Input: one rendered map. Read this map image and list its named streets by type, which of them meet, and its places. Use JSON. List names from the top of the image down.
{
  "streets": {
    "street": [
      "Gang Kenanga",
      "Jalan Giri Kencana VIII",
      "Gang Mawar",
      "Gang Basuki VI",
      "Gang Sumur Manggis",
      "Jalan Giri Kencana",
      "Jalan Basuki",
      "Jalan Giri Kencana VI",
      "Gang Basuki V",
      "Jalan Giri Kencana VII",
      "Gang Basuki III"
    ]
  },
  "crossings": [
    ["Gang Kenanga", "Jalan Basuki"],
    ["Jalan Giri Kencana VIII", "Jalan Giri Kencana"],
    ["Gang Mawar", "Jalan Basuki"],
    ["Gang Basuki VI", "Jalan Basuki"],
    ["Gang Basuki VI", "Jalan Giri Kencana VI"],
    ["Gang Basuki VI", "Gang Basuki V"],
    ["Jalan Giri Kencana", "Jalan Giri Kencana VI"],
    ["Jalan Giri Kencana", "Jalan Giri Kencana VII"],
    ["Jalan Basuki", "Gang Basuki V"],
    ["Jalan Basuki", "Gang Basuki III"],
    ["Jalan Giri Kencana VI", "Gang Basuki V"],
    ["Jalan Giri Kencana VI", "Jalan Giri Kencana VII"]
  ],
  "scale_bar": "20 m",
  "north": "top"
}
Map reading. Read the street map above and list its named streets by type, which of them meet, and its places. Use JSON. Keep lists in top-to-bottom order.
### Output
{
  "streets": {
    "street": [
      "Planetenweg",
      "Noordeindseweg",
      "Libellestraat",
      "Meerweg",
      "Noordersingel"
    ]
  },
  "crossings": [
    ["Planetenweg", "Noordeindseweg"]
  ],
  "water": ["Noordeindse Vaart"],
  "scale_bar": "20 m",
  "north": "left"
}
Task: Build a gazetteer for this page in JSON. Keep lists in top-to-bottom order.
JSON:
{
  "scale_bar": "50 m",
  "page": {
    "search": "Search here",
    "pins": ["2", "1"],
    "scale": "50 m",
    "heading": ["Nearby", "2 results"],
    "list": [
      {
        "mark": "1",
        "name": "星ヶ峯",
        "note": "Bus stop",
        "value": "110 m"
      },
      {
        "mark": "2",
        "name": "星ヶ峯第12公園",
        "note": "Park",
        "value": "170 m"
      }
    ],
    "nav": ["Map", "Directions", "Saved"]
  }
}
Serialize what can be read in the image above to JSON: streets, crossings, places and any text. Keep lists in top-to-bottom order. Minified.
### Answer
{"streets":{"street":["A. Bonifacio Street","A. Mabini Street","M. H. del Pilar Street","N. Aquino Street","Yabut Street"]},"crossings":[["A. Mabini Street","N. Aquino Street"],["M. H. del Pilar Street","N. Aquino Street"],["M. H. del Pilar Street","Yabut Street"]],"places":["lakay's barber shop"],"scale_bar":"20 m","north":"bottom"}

→ About this task: Using the listing above, print every entry verbatim.

→ Written answer:
Input: one rendered map. Read this map image and list its named streets by type, which of them meet, and its places. Use JSON. List names from the top of the image down.
{
  "streets": {
    "street": [
      "Gang Kenanga",
      "Jalan Giri Kencana VIII",
      "Gang Mawar",
      "Gang Basuki VI",
      "Gang Sumur Manggis",
      "Jalan Giri Kencana",
      "Jalan Basuki",
      "Jalan Giri Kencana VI",
      "Gang Basuki V",
      "Jalan Giri Kencana VII",
      "Gang Basuki III"
    ]
  },
  "crossings": [
    ["Gang Kenanga", "Jalan Basuki"],
    ["Jalan Giri Kencana VIII", "Jalan Giri Kencana"],
    ["Gang Mawar", "Jalan Basuki"],
    ["Gang Basuki VI", "Jalan Basuki"],
    ["Gang Basuki VI", "Jalan Giri Kencana VI"],
    ["Gang Basuki VI", "Gang Basuki V"],
    ["Jalan Giri Kencana", "Jalan Giri Kencana VI"],
    ["Jalan Giri Kencana", "Jalan Giri Kencana VII"],
    ["Jalan Basuki", "Gang Basuki V"],
    ["Jalan Basuki", "Gang Basuki III"],
    ["Jalan Giri Kencana VI", "Gang Basuki V"],
    ["Jalan Giri Kencana VI", "Jalan Giri Kencana VII"]
  ],
  "scale_bar": "20 m",
  "north": "top"
}
Map reading. Read the street map above and list its named streets by type, which of them meet, and its places. Use JSON. Keep lists in top-to-bottom order.
### Output
{
  "streets": {
    "street": [
      "Planetenweg",
      "Noordeindseweg",
      "Libellestraat",
      "Meerweg",
      "Noordersingel"
    ]
  },
  "crossings": [
    ["Planetenweg", "Noordeindseweg"]
  ],
  "water": ["Noordeindse Vaart"],
  "scale_bar": "20 m",
  "north": "left"
}
Task: Build a gazetteer for this page in JSON. Keep lists in top-to-bottom order.
JSON:
{
  "scale_bar": "50 m",
  "page": {
    "search": "Search here",
    "pins": ["2", "1"],
    "scale": "50 m",
    "heading": ["Nearby", "2 results"],
    "list": [
      {
        "mark": "1",
        "name": "星ヶ峯",
        "note": "Bus stop",
        "value": "110 m"
      },
      {
        "mark": "2",
        "name": "星ヶ峯第12公園",
        "note": "Park",
        "value": "170 m"
      }
    ],
    "nav": ["Map", "Directions", "Saved"]
  }
}
Serialize what can be read in the image above to JSON: streets, crossings, places and any text. Keep lists in top-to-bottom order. Minified.
### Answer
{"streets":{"street":["A. Bonifacio Street","A. Mabini Street","M. H. del Pilar Street","N. Aquino Street","Yabut Street"]},"crossings":[["A. Mabini Street","N. Aquino Street"],["M. H. del Pilar Street","N. Aquino Street"],["M. H. del Pilar Street","Yabut Street"]],"places":["lakay's barber shop"],"scale_bar":"20 m","north":"bottom"}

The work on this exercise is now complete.